2ミックスの音量を上げるプラグインとしての認識が強いSonnox「Oxford Inflator」ですが、個々のチャンネルで使用しても、サチュレーション効果であったり、パワーや存在感を加えてくれる、マスタリング以外にも使えるオールラウンダーの「魔法のプラグイン」と呼ばれるエフェクターです。
Oxford Inflatorの特徴
エンジニアも愛用した人気プラグイン
少ない音質の変化でナチュラルに音圧を稼ぐことのできるSonnox(ソノックス)の「Oxford Inflator」は多くのマスタリング・エンジニアやミキシング・エンジニアに愛用されていた人気のプラグイン・エフェクトでした。
音圧競争時代にラウドネスの効果がわかりやすかった「Oxford Inflator」は、マスタリングに悩んだアマチュアでも導入した人も多く、セールス的にも、間違いなくSonnoxの最大のヒットプラグインです。
最近は2ミックスの最終的な音圧上げで使用することはしていませんが、わたし自身も「Oxford Inflator」は、今でもたまに使用しています。
尚、2010年に公開した「ミックスダウン/マスタリングのガイド」のなかでは、マキシマイザーとして使用していました。
少ない音質の変化で音圧上げ
この「Oxford Inflator」の人気が出た理由は、非常に簡単な操作で音圧競争時代に無理のない全体の音圧を上げができたことがかなり大きいです。
当時の「ここまで2ミックスの音圧と迫力が出る」と言ったような音圧上げをセールス文句にしたマスタリング・プラグインのなかには、期待した効果が得ることが難しい製品も多数あました。
例えば、音が大きくなっても、音がカチンカチンに固くなってしまったり、アナログ感たっぷりで意図しない太い音になってしまうといった、高額な割には、音楽を聴いていて不自然で耳が痛くなる製品も多数ありました。
そんななかで、音質やダイナミックレンジを大きく犠牲にすることのない変化で、ラウドネスを高めることのできる「Oxford Inflator」と「WAVES L2」は他社の製品と一線を画した別物でした。
わたし自身もSony Oxford(Sonnoxの旧名称)時代に、このプラグインをPCに負荷をかけずに使用したくてTC Electronicの「PowerCore」を導入しました。
マスタリング時のファイナルプラグインは「Inflator」と「WAVES L2」のどちらかを使用するという時代もありました。
音圧上げ目的での「Oxford Inflator」に興味のある方は「ミックスダウン&マスタリングのガイド」の第4回「とりあえず2MIXの音圧を上げる」が非常に参考になると思います。
ソロ楽器やボーカル・トラックにも使用できる
マキシマイザーとしての使用目的で「Oxford Inflator」を導入した方や導入したいと思っている人も多いと思いますが、最終段階での音圧上げ用途だけでなく、存在感を出したいトラックなどに使用しても良い結果をもたらしてくれます。

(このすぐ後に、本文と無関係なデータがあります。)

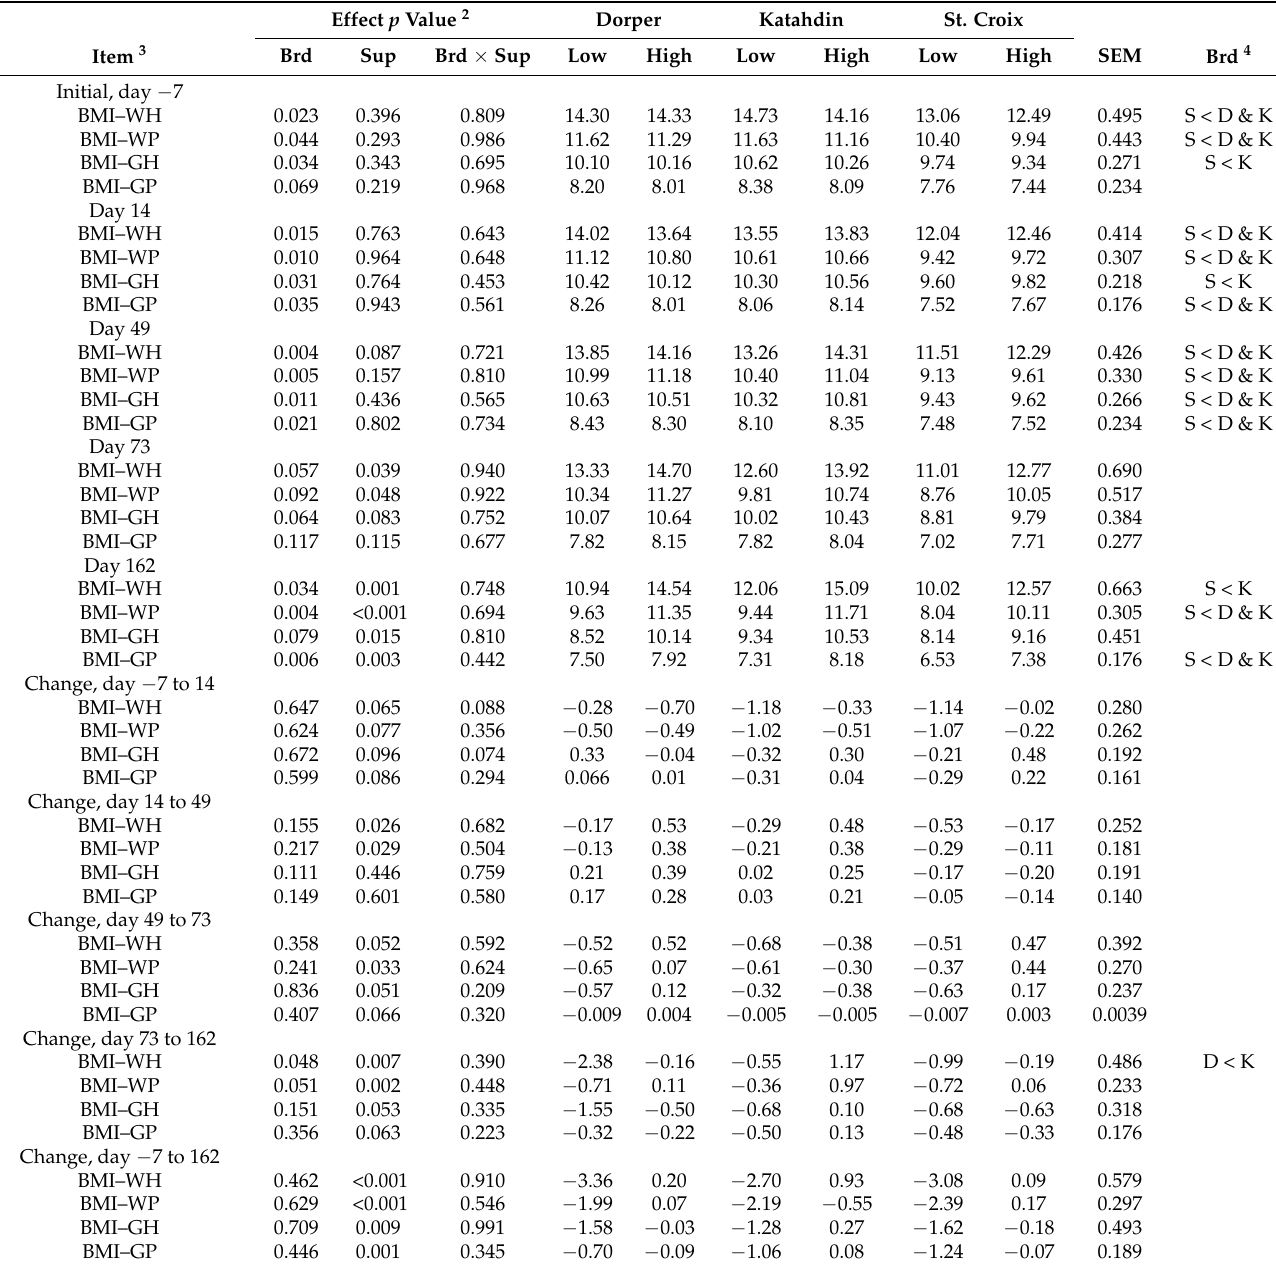
Table 5. Effects of breed and supplement treatment on body mass indexes of hair sheep 1 . Effect p Value 2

現在は2ミックスの音圧上げで使用することはしていないと前述しましたが、アナログ機器のような暖かい音楽的なサウンドを得ることができるプラグインなので持っていて重宝します。
ソロ楽器やボーカル・トラックに存在感や柔らかさなどを与える用途や、ドラム・ミックスに迫力を出す際などに、コンプとはまったく異なる効果でトラックの存在感を高めてくれるので、たまに「Oxford Inflator」を使用しています。
Oxford Inflatorのセレクトポイント
WAVES L3との比較
「WAVES L3」と「Oxford Inflator」どちらが良いの?という質問を頂いたので、個人的見解で回答させてもらいます。
マキシマイザー用途のみで考えるなら「WAVES L3」がよく、マスタリング作業だけでなく各トラックにも使用したいのであれば「Inflator」です。
わたし自身はここ数年のマスタリング作業では「WAVES L3 シリーズ」を使用しています。L3 シリーズのまえに高品位なEQプラグインをインサートしてあげれば音圧上げの悩みからは開放されるのではないでしょうか?。
ただ、両プラグインとも1万台に値下げされているので(質問された方もそれで悩んだのだと思いますが)、同時に2つのプラグインを導入するのも良いと思います。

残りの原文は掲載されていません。